I want to tell you two stories.
The first is this: You were born into an exceptional culture of enormous wealth. If you work hard and take advantage of the inherent genius and innovativeness of that culture, you can become wealthy, secure, happy, and comfortable. And if they work hard, your children can have even more wealth than you did.
Here’s the second: Right now, you are living at the absolute historical peak of human wealth. In terms of the energy you consume, the variety of foods and beverages available to you, and the amount of physical labor you don’t have to do every day, you are vastly more wealthy than any generation before you. Your children will be much poorer than you, will have far fewer options about what they can eat and drink and do with their free time, and will have to do a lot more physical labor. Their children will have even harder lives, and so on into the future, as wealth per capita declines for the next several hundred years.
Now: Which story do you think is more true?
Then: Why do you think it’s true?
And finally: When you thought about which was more true, what thought process did you go through?
How we think
How we come to believe what we think we know is a key question for those who would guide the future of energy, the climate, and the many other challenges that now face humanity.
It turns out that how we think isn’t quite as rational as we might believe.
Behavioral scientist Daniel Kahneman has an excellent lecture on this subject, which was highlighted last week on Andrew Revkin’s Dot Earth blog. Drawing on the body of scientific research on how we think, Kahneman breaks down our thinking processes into two systems.
What he calls System 1 is how most of us operate most of the time. It’s automatic, and draws extensively and effortlessly on associative memory. It’s what you use when driving a car. It’s what your mind does when you hear “two plus two.” It’s what draws up a wealth of images invoked by “your mother.” It’s intuitive, instinctive, and immediate, and it biases what you perceive toward what you already think you know in order to produce stories that “make sense.” We trust System 1 because it’s fast and efficient and mostly correct. With System 1, the conclusions come first, and then the arguments.
The other way of thinking he calls System 2. It’s what your brain does when you hear “17 times 24.” It’s characterized by deliberate, analytical work. It’s what controls your behavior when you have to make a left turn into traffic, or read a map, or fill out an income tax form. It’s a logical, sequential way of thinking, which is related to control, attention, and rule-governed behavior.
What research has found is that people generally operate by System 1. It comes up with associations which act as suggestions, which are mostly endorsed by System 2. If your life depends on getting the answer to a question right, Kahneman says, then your System 2 will kick in to double-check what System 1 offers, and possibly correct it.
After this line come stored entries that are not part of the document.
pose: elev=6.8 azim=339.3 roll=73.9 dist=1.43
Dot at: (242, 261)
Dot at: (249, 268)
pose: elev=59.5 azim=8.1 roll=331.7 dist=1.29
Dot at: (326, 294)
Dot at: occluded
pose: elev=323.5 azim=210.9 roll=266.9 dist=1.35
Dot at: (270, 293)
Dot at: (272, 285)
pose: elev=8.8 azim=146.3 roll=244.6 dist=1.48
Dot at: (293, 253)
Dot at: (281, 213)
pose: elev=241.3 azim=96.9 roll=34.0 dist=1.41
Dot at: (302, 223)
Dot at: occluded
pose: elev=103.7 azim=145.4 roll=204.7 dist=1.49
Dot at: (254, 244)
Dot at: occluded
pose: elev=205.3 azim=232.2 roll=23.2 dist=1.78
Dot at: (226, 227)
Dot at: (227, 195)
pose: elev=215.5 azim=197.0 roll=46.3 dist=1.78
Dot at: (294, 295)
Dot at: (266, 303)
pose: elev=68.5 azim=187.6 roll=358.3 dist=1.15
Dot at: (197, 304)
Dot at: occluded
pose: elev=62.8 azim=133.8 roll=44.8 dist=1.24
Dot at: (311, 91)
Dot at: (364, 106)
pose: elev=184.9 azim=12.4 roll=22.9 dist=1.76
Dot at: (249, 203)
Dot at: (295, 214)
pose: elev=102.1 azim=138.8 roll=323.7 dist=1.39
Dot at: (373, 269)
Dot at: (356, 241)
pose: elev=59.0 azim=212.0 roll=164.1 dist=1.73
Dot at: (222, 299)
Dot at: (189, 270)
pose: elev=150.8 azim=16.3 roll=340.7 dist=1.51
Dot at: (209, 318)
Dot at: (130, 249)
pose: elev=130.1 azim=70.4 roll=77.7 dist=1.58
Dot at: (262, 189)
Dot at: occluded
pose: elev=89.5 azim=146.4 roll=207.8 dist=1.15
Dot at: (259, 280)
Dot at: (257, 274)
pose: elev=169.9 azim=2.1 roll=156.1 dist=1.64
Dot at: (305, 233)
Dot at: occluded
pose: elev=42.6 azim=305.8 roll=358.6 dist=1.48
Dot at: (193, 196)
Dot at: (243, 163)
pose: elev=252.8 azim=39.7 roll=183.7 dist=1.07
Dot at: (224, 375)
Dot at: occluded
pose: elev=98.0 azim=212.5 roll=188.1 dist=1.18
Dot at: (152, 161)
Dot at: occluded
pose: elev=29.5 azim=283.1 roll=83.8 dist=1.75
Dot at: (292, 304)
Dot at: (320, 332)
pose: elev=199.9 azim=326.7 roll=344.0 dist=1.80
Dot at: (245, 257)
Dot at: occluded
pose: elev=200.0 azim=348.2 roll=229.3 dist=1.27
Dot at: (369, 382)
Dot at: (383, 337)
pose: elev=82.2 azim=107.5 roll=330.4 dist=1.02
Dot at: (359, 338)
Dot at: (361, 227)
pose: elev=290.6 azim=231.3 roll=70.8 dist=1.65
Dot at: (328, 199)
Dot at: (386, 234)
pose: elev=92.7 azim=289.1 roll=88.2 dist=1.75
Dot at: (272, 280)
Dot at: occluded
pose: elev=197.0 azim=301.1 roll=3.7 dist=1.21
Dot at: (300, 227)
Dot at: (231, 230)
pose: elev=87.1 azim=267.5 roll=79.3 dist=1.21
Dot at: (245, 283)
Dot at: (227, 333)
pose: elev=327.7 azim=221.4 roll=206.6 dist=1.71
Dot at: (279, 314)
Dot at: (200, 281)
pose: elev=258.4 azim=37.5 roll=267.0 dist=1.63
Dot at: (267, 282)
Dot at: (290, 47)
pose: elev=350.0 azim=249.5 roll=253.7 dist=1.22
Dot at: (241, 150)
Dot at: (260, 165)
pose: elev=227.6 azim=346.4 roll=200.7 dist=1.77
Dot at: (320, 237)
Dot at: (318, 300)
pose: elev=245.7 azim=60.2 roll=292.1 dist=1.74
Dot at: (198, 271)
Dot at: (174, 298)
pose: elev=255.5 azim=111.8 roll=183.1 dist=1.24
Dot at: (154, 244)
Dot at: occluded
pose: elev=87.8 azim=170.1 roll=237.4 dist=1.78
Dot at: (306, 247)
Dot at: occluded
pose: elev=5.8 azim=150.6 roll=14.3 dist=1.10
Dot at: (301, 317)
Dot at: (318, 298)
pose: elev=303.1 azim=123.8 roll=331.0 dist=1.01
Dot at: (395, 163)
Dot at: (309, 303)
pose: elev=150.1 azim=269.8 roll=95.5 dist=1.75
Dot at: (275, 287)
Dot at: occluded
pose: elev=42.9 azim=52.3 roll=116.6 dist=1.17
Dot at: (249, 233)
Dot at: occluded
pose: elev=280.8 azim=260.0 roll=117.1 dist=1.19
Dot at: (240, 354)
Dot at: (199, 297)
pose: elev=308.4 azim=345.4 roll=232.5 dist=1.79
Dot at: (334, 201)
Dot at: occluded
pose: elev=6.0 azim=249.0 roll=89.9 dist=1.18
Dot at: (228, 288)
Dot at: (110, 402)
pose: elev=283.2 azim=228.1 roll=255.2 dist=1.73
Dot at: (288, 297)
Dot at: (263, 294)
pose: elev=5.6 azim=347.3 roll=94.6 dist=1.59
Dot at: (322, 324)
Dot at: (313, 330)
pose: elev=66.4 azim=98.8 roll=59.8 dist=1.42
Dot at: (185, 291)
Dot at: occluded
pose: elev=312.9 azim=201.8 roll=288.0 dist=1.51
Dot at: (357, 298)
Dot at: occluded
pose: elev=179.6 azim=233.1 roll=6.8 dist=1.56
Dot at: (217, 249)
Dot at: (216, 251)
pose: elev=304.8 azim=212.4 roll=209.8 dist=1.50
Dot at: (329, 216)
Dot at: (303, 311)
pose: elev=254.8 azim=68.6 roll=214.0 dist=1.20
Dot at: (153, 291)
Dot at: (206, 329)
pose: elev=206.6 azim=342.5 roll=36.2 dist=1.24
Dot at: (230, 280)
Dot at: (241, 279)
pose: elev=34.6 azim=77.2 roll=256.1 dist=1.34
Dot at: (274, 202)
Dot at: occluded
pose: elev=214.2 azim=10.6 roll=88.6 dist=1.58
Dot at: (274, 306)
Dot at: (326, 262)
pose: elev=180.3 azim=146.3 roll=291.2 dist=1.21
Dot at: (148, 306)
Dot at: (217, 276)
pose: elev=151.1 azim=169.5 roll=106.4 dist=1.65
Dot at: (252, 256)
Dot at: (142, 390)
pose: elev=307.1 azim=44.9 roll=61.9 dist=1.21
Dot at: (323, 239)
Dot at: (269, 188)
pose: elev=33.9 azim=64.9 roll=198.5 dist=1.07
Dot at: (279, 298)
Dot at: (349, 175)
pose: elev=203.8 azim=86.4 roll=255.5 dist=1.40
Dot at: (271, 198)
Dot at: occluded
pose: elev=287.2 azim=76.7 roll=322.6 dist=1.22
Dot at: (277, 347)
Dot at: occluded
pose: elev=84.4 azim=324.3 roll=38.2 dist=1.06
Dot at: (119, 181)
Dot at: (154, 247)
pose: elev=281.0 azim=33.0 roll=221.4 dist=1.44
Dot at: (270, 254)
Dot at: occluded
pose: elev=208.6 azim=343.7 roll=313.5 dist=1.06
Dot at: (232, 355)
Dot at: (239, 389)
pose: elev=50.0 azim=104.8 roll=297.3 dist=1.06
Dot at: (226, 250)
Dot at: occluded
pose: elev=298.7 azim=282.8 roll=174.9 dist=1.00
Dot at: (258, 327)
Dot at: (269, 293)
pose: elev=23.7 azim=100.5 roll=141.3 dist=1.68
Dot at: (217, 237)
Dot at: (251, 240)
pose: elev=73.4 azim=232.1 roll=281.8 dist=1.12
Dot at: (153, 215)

But if your life doesn’t depend on it, you’ll usually go with the suggestions of System 1.
“What we have is a storytelling system, and the coherence of the stories determines how much faith we have in them,” Kahneman observes. “The coherence is associative and emotional. It involves concrete events. You have to assume that System 1 is largely indifferent to the quality and amount of evidence; it is bound more by the coherence of the story than by the evidence behind it.”
Because System 1 is associative, when we are confronted with evidence that conforms to our existing beliefs, or with any suggestion that we can process easily, we’re biased to believe it is true. Kahneman offers an example in which subjects are presented with two statements identical in meaning, but where one rhymes and the other does not. In this experiment, subjects tended to ascribe more validity to one that rhymes. “Anything that is repeated many times will appear true, or is more likely to appear true than something that is not repeated as frequently,” he explains. Conversely, when confronted with evidence that conflicts with our knowledge of the world and violates our pre-existing beliefs, we don’t believe it.
And because of the emotional coherence aspect, the source of the message is also extremely important. The source has to be liked and trusted, or else the evidence will have very little coherence. As Kahneman puts it, “the basis of belief for most people is we believe people.” We believe people that we like and trust, and this is the basis of most of our beliefs. We don’t feel the same degree of belief with people we don’t like and trust, because it’s not emotionally and associatively compatible. In System 1, belief is not a logical, reasoning process.
This explains why some people don’t believe global warming is real, according to Kahneman. He references research showing that Americans who oppose gay marriage also don’t believe in global warming. How can this be? Because we believe the people who offer those beliefs. “In some sense it is impossible to explain rationally because there is no connection between the two – but on an emotional and associative basis, they are connected,” Kahneman explains.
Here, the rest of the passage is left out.